Philips Hue: il sistema premium con hub Zigbee
Philips Hue esiste dal 2012 ed è il sistema di illuminazione smart più maturo sul mercato. Usa il protocollo Zigbee — le lampadine non si connettono direttamente al WiFi, ma comunicano tra loro in rete mesh attraverso un hub chiamato Hue Bridge.
Il vantaggio del Zigbee è la stabilità. Le lampadine Hue funzionano anche senza internet — l'hub gestisce tutto localmente nella rete di casa. La latenza è inferiore a 50ms. Con 50+ lampadine Hue in casa, il sistema non perde un colpo. E ogni lampadina fa anche da ripetitore per le altre — più ne metti, più robusto è il segnale.
Il costo è la controindicazione: il Bridge costa circa 60€ (obbligatorio per usare l'app e l'integrazione con Alexa/Google/HomeKit), le lampadine partono da 15€ per le White e arrivano a 55€ per le Color Ambiance. Una stanza con 4 lampadine color + Bridge supera i 200€ facilmente.
In compenso: Philips Hue supporta Matter dal 2023, ha oltre 50.000 integrazioni ufficiali, e Philips/Signify si è impegnata a supportare il Bridge con aggiornamenti firmware per almeno 10 anni dall'acquisto.

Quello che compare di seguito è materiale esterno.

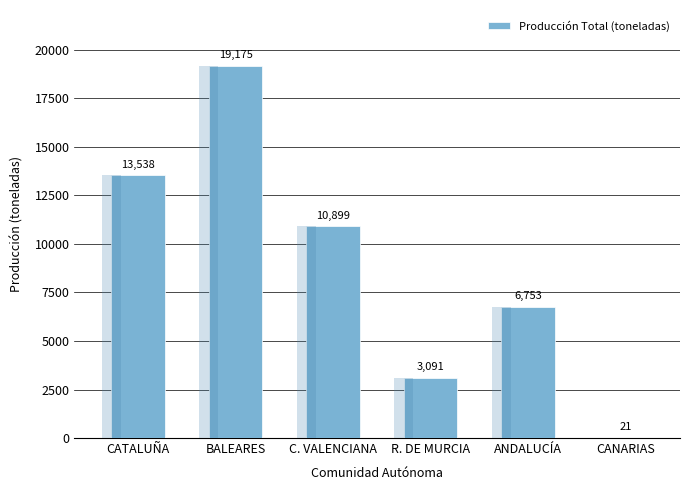

The chart shows a value of 33245 at BALEARES. True or false?

False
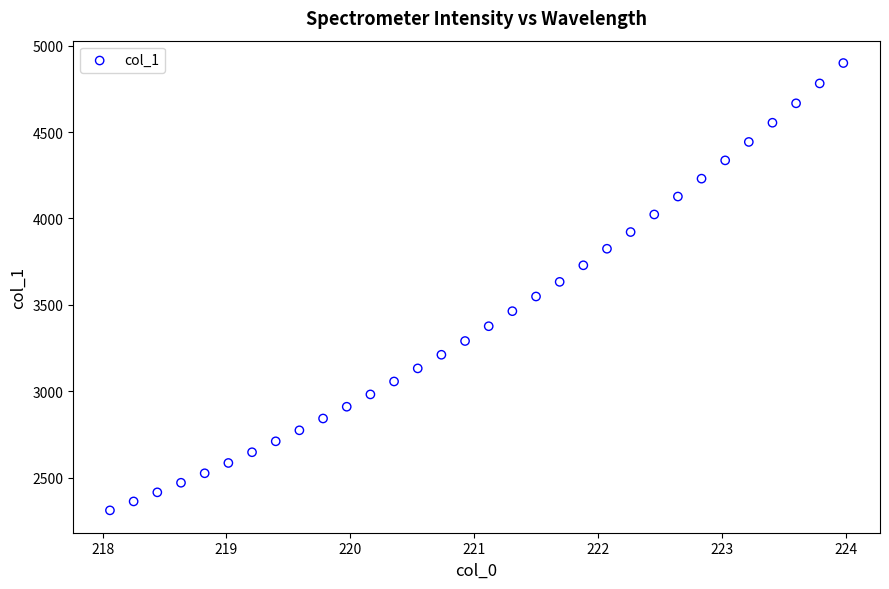

What is the range of Y values (max minus min)?

2589.4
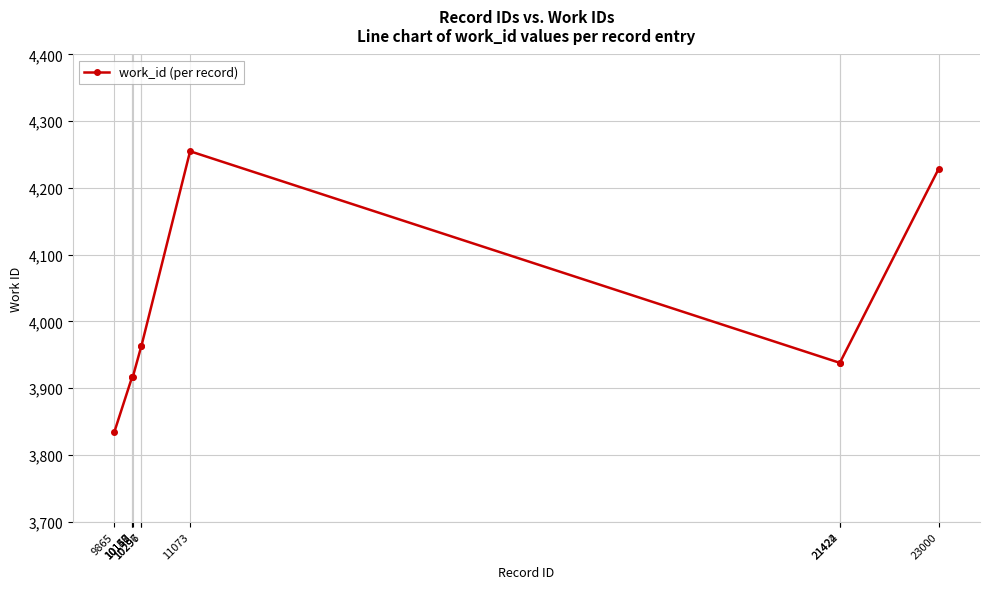

What is the average value?

3987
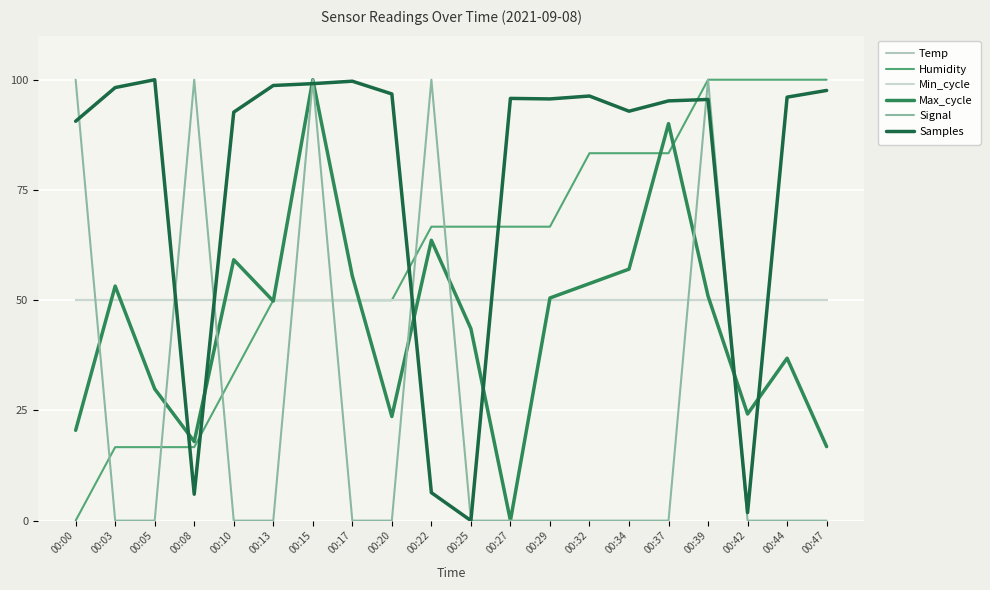

Rank the categories by Min_cycle value from lowest to highest.

00:00, 00:03, 00:05, 00:08, 00:10, 00:13, 00:15, 00:17, 00:20, 00:22, 00:25, 00:27, 00:29, 00:32, 00:34, 00:37, 00:39, 00:42, 00:44, 00:47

WiZ: il sistema economico WiFi senza hub
WiZ è un marchio acquisito da Philips/Signify nel 2019. Usa WiFi diretto — nessun hub, le lampadine si connettono direttamente al router di casa. Setup in meno di 5 minuti. Prezzi: circa 10-15€ per lampadina White, 20-25€ per Color.
Funziona bene? Sì, per la maggior parte degli usi quotidiani — accensione/spegnimento, variazione intensità, controllo vocale con Alexa e Google. Meno bene in alcune situazioni: dipende dal cloud (se i server WiZ sono giù, le automazioni non funzionano), la latenza è più alta di Hue (100-300ms invece di 50ms), e con molti dispositivi WiFi in casa la rete si può sovraccaricare.
WiZ non supporta HomeKit nativo. Il supporto Matter è in arrivo ma non ancora completo al momento di questa guida.
Quale scegliere?
Philips Hue se: hai già un Echo o un sistema Alexa, vuoi espandere gradualmente, prevedi di mettere 10+ lampadine, usi HomeKit, vuoi il massimo della stabilità. Il Bridge si ripaga sulla qualità dell'esperienza in poche settimane.
WiZ se: vuoi provare l'illuminazione smart senza investire molto, hai pochi dispositivi (2-5 lampadine), non hai HomeKit, e non hai problemi con il cloud. È anche ottimo come secondo sistema per stanze secondarie dove non vale la pena investire in Hue.